Find the volume of the solid from the graph of the equation below.
$$2\sqrt {xy} $$
and above the square with the vertices (1,1) (1,2) (2,2) (2,1)
$$A = \{(x,y): 1 \le x \le 2 , 1 \le y \le 2\}$$ On double integrating the above equation we get the integral as below, I've chosen the strips/arrow parallel to x-axis.
$$\int_1^2\int_1^2(2\sqrt{xy}) dxdy $$
Could anyone please tell me if the integral has been set up correctly?
[NOTE: I'm supposed to use double integrals only]
$\int_1^2\int_1^2(2\sqrt{xy}) dxdy\\ \int_1^2\int_1^2(2\sqrt{x}\sqrt {y}) dxdy$
I am breaking up the radical because when we integrate with respect to $x, y$ will be treated as a constant.

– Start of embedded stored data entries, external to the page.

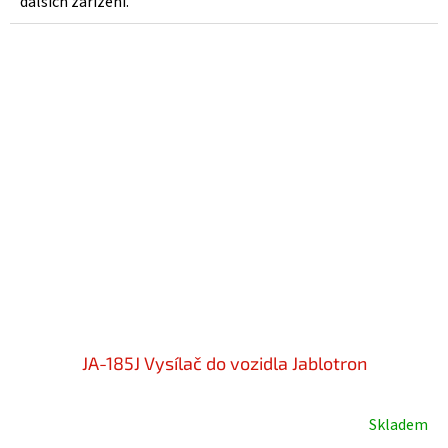
dalších zařízení.
hvězdiček.
JA-185J Vysílač do vozidla Jablotron
Skladem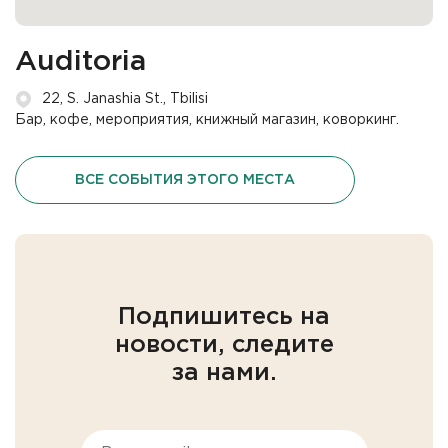
Auditoria
22, S. Janashia St., Tbilisi
Бар, кофе, мероприятия, книжный магазин, коворкинг.
ВСЕ СОБЫТИЯ ЭТОГО МЕСТА
Подпишитесь на
новости, следите
за нами.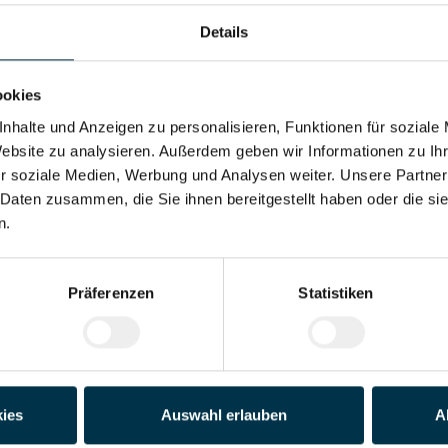
Details
ookies
nhalte und Anzeigen zu personalisieren, Funktionen für soziale
terbildung
Website zu analysieren. Außerdem geben wir Informationen zu I
r soziale Medien, Werbung und Analysen weiter. Unsere Partner
 Daten zusammen, die Sie ihnen bereitgestellt haben oder die s
n.
o Monat. Überzahlung auf Grund von Qualifikation und Berufserfahrung
Präferenzen
Statistiken
fekten Job zu finden, aber genau das ist unser Ziel: Einen Arbeitsplatz
ies
Auswahl erlauben
A
entspricht und sie auf ihren Karriereweg zu begleiten.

$ \int_1^2(2 (\frac23)(x)^\frac 32\sqrt {y})|_1^2dy\\ \int_1^2 (\frac43)(2^\frac 32 - 1)\sqrt {y} \ dy\\ $
And now you have your old friend single variable calculus.
Since your region for y does not depend on your region for $x,$ it would be permisslbe to do this.
$2(\int_1^2\sqrt y\ dy)(\int_1^2\sqrt{x}\ dx)\\ 2(\int_1^2\sqrt{x}\ dx)^2 $
But until you understand why that works, I don't suggest you get in the habbit of doing that.